=== Selected excerpt ===
* * * * * * *
I'm Only Dancing (The Soul Tour 74) is a live album by English musician David Bowie. It had a limited release on 29 August 2020 for Record Store Day as a double LP and double CD. It was recorded on the second half of the Diamond Dogs Tour in 1974, which is known as "the Soul Tour" due to the influence of the then-unreleased material Bowie had begun recording for Young Americans (1975). I'm Only Dancing marks the first time performances from this portion of the tour have been officially released.
* * * * * * *
=== Provided data ===

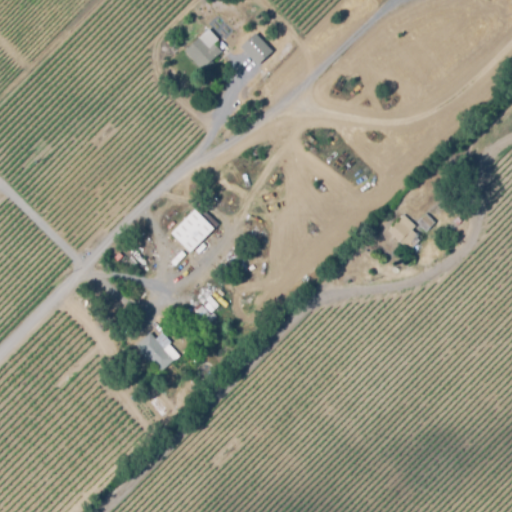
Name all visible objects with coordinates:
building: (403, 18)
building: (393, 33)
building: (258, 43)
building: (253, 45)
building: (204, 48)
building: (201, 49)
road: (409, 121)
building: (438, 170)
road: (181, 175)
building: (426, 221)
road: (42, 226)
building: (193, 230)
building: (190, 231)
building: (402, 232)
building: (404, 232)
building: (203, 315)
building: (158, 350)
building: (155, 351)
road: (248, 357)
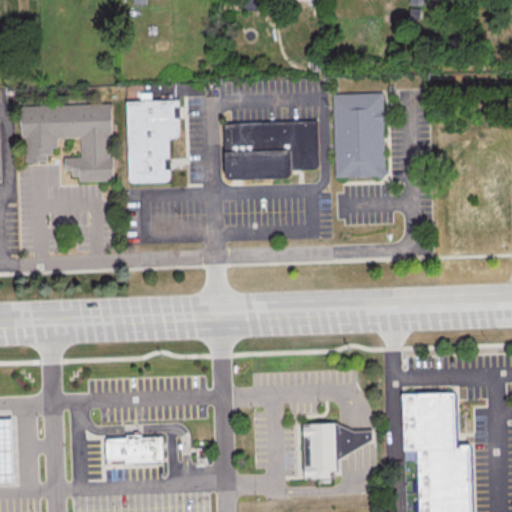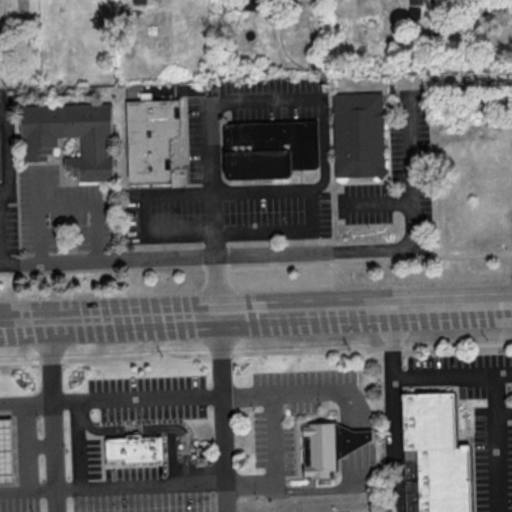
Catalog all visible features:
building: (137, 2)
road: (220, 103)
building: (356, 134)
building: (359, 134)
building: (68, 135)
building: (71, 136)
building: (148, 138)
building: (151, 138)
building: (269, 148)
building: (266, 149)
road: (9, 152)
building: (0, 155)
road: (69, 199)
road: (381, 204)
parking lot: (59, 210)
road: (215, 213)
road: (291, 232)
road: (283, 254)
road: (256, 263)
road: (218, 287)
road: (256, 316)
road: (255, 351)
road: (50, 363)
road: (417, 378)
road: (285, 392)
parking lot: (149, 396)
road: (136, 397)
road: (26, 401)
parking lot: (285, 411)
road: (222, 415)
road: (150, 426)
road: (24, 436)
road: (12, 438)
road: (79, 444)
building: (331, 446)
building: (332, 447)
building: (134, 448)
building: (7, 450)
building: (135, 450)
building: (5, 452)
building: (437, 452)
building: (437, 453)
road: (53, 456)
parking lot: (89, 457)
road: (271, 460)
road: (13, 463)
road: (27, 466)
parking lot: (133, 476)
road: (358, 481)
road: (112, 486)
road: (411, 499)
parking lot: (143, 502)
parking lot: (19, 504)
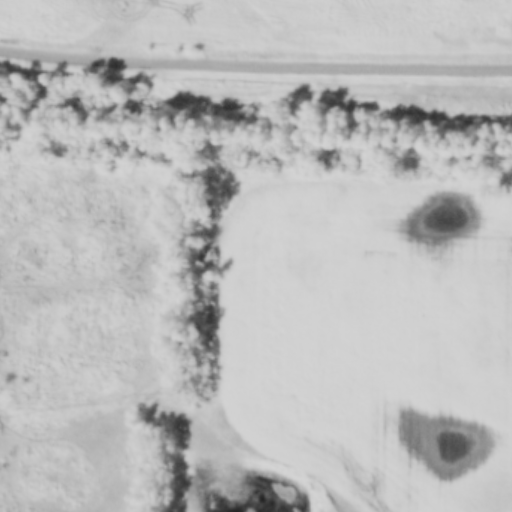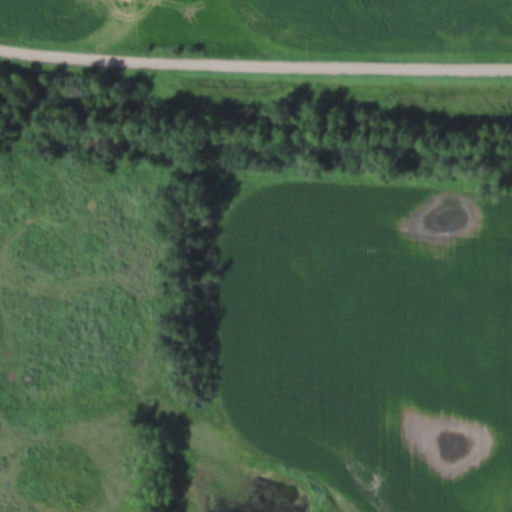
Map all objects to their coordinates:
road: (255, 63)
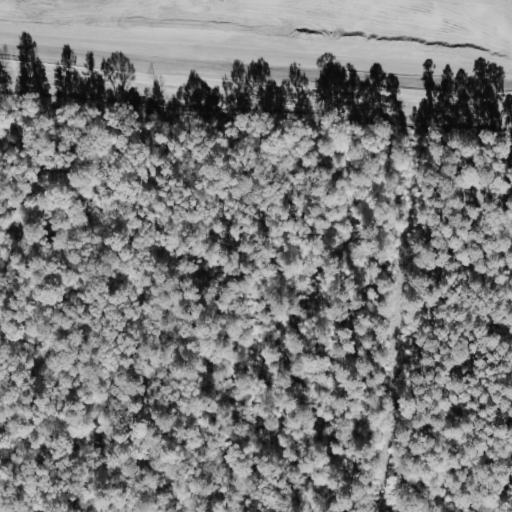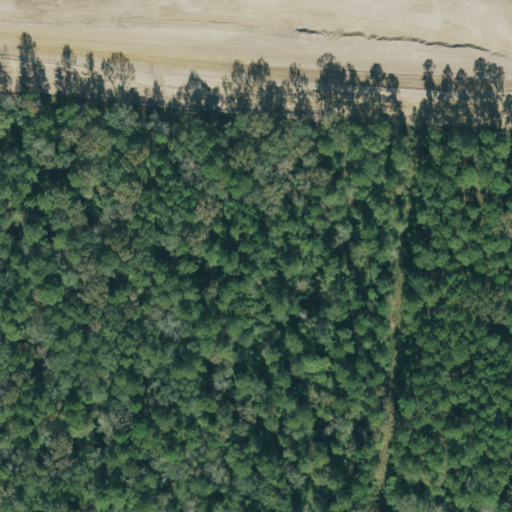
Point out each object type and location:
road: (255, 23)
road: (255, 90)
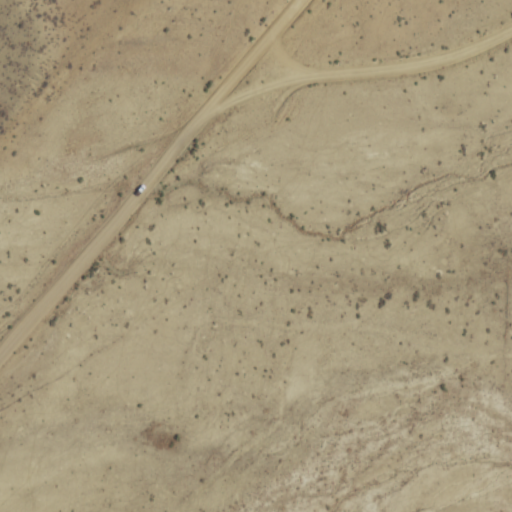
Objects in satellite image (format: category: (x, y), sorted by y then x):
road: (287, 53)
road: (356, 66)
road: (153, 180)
* * * * * * *
=== Task list ===
- A) Rewrite everything from "I'm Only Dancing (The" down to "been officially released." in the album description, substituting "restricted release" for "limited release".
- B) Tally the lines of the records that contain the string "coordinates", treating case as significant, and give only the count.

=== Expected outputs ===
- A)
I'm Only Dancing (The Soul Tour 74) is a live album by English musician David Bowie. It had a restricted release on 29 August 2020 for Record Store Day as a double LP and double CD. It was recorded on the second half of the Diamond Dogs Tour in 1974, which is known as "the Soul Tour" due to the influence of the then-unreleased material Bowie had begun recording for Young Americans (1975). I'm Only Dancing marks the first time performances from this portion of the tour have been officially released.

- B) 2